Your task
Restate word for word every entry that appears below, skipping its pictures.

Source material
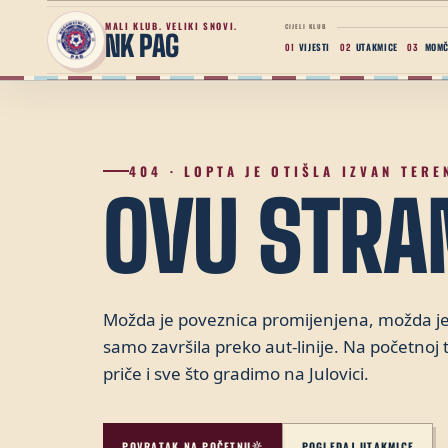
MALI KLUB. VELIKI SNOVI.
CIJELI KLUB
NK PAG
VIJESTI
UTAKMICE
MOMČ
01
02
03
404 · LOPTA JE OTIŠLA IZVAN TERE
OVU STRA
Možda je poveznica promijenjena, možda j
samo završila preko aut-linije. Na početno
priče i sve što gradimo na Julovici.
POVRATAK NA POČETNU
POGLEDAJ UTAKMICE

Answer to the problem
MALI KLUB. VELIKI SNOVI.
CIJELI KLUB
NK PAG
VIJESTI
UTAKMICE
MOMČ
01
02
03
404 · LOPTA JE OTIŠLA IZVAN TERE
OVU STRA
Možda je poveznica promijenjena, možda j
samo završila preko aut-linije. Na početno
priče i sve što gradimo na Julovici.
POVRATAK NA POČETNU
POGLEDAJ UTAKMICE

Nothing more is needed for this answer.